While this is happening, the Chavista leadership, particularly leaders like Jorge Rodríguez and Diosdado Cabello, are completely confident of Maduro’s victory, who is also launching an intense campaign and touring the country with the help of a daily bombardment of multimedia advertising in his favor. According to reliable polls, Maduro’s approval rating has increased from 21% to 25%. These same polls give Edmundo González the victory by a fair margin.

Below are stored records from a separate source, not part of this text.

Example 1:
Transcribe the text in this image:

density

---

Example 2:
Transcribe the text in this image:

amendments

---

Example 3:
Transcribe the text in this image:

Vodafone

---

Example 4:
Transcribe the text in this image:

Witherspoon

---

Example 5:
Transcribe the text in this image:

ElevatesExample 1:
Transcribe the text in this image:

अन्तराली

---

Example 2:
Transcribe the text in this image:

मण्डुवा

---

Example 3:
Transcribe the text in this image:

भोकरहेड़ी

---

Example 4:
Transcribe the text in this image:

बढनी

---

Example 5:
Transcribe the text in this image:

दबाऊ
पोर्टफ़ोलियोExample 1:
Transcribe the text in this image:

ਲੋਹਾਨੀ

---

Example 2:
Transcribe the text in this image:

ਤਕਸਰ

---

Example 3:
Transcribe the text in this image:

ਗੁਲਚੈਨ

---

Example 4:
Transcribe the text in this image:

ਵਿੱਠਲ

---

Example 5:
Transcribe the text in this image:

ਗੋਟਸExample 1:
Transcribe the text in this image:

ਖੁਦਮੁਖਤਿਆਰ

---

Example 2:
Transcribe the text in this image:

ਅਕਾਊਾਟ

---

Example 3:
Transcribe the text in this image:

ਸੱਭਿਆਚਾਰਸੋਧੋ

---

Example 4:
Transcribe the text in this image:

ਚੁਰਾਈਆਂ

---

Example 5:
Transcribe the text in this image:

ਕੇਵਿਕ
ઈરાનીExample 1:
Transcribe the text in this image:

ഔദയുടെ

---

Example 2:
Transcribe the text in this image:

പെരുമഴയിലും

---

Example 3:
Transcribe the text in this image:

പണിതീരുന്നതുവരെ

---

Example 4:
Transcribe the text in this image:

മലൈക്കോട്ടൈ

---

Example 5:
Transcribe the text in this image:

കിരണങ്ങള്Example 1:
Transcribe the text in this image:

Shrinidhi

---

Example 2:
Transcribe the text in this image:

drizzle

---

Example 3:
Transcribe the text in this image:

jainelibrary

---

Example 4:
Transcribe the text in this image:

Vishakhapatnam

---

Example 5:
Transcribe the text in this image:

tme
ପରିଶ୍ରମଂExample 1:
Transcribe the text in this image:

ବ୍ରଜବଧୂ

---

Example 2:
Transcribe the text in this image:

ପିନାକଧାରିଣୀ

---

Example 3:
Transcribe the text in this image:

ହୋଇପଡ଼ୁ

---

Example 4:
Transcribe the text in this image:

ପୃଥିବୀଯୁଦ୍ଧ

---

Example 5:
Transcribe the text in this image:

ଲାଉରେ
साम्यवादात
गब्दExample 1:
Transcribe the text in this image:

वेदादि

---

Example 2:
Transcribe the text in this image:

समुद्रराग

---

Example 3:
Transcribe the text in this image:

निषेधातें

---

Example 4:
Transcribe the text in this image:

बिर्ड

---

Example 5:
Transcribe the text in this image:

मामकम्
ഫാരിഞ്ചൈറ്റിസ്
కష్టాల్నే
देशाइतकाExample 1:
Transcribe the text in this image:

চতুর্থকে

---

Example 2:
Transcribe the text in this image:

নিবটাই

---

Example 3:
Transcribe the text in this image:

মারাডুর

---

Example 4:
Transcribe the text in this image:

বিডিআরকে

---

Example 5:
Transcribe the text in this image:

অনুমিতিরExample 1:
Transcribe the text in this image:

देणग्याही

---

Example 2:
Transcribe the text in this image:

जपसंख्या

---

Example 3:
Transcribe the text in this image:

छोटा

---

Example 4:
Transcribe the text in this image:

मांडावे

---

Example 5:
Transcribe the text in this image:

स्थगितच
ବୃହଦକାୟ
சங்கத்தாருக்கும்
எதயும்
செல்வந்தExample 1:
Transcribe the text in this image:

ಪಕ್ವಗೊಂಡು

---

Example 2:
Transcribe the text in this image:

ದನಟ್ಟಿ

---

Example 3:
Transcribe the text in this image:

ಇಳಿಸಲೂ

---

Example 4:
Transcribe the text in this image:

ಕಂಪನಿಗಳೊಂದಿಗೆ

Recently, Defense Minister Vladimir Padrino López made some uncomfortable statements at the end of the military parade commemorating the Battle of Carabobo, which gave Venezuela its independence in 1821. Padrino described what, for him, is the country’s current crossroads: “We will have to clear the dilemma of returning to colonialism, to surrender, to pro-imperialism, or being on the side of the insurgent, brave, courageous, Bolivarian and anti-imperialist homeland.”
And referring to the opposition, he said (with Maduro, dressed as a soldier, present at his side): “The factious who failed yesterday and are making the same mistakes again, must know that Venezuela and its Armed Forces were refounded by the Bolivarian revolution and that we will maintain a dignified, sovereign and independent homeland.”
While Chavismo makes these veiled threats, its militancy protests at Machado’s campaign events. These cries are silenced by Machado’s followers, who multiply the Chavistas. This has happened in El Vigía, El Sombrero, Barbacoas, San Juan de los Morros, Las Mercedes del Llano, Ospino and other towns in deep Venezuela, where before the roots were Chavista.
Opposition leaders who accompany Machado – Delsa Solórzano and Andrés Velásquez, for example – collect an astonishing repertoire of crucifixes that the population gives them. Machado has delayed up to a day in arriving at the town that he had on his agenda because he has to stop at other hamlets along the way. This has just happened to him in San Cristóbal, capital of Táchira state. There are many stories of Chavista militants who attend the rallies in their work uniforms. The opposition’s car tours around the country – for several years the government has imposed a ban on them taking airplanes – are reported in very brief terms by the country’s media.
People find out what is happening thanks to the videos that the attending population takes with their phones, whi
ch go viral on social networks. On some occasions, the leader has had to jump trails, cross rivers, open roads or take alternative paths with the help of neighbors and locals to be able to reach San Carlos, Tinaquillo, Araure, south of Lake Maracaibo, or the coast of Falcón, in the face of the obstacles placed by the Government, which penalizes with fines or partial closures those hotels that offer Machado and his team accommodation or provide sound service to their events.